→ Exercise: Repeat the data exactly. Pictures are not part of the copy.

Supplied information Block Start

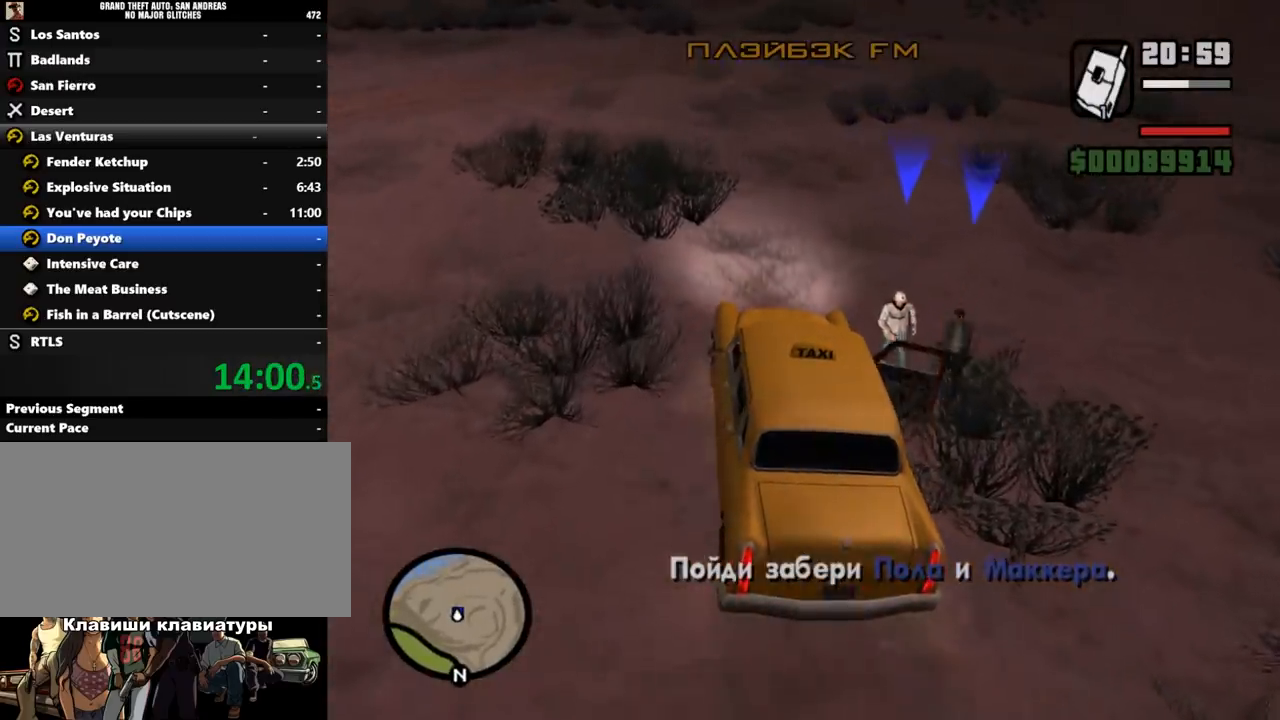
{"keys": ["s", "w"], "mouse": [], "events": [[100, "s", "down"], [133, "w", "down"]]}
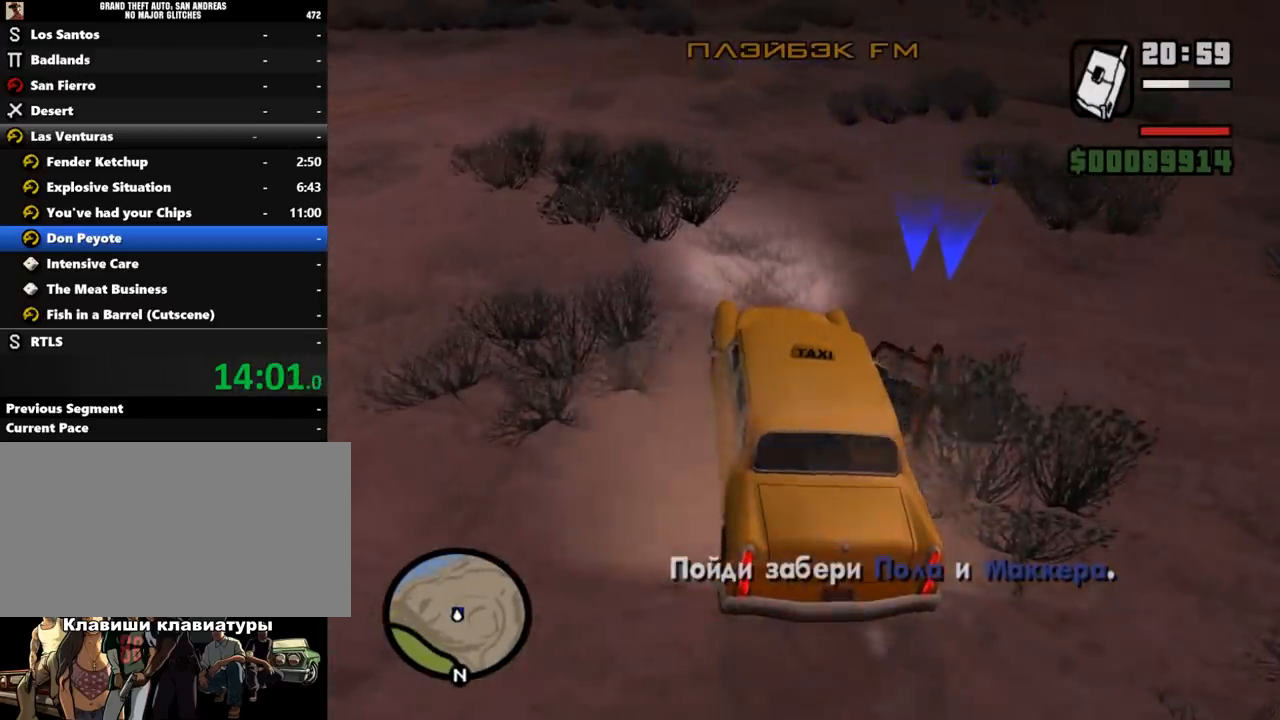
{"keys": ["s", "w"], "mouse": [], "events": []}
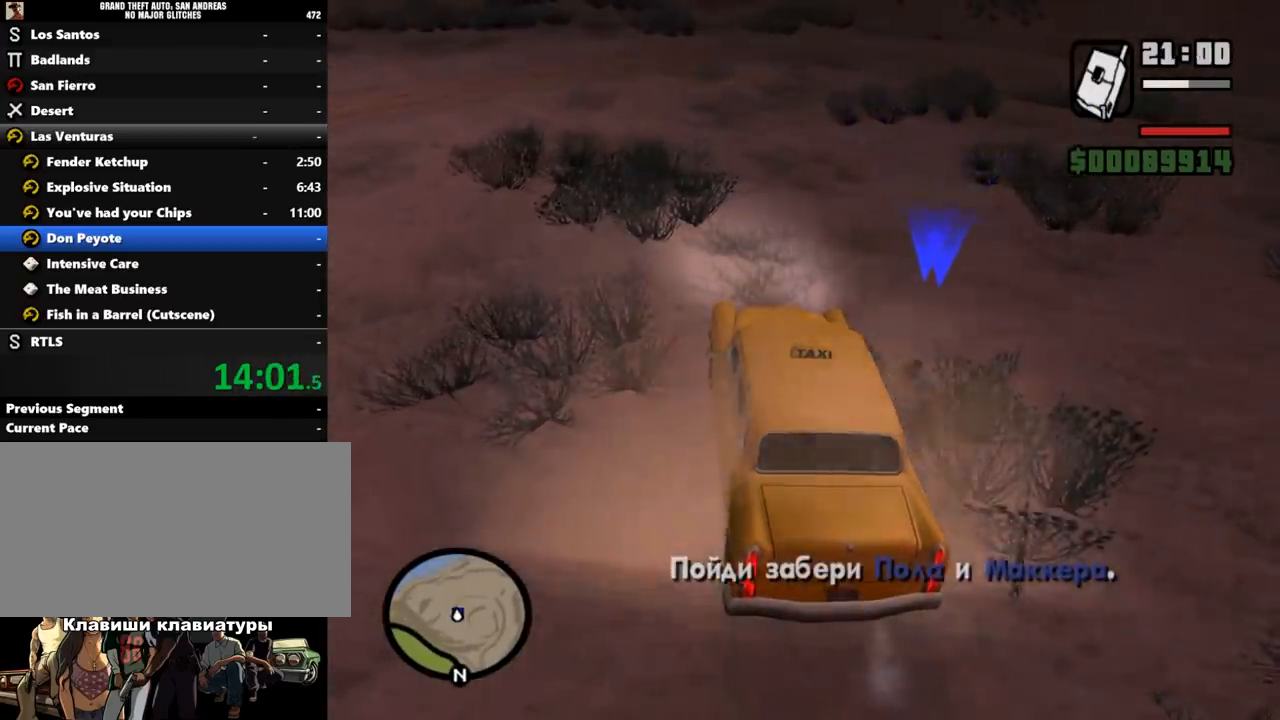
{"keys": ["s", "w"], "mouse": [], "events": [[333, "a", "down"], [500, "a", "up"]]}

Supplied information Block End

→ Completed exercise:
{"keys": ["s", "w"], "mouse": [], "events": [[100, "s", "down"], [133, "w", "down"]]}
{"keys": ["s", "w"], "mouse": [], "events": []}
{"keys": ["s", "w"], "mouse": [], "events": [[333, "a", "down"], [500, "a", "up"]]}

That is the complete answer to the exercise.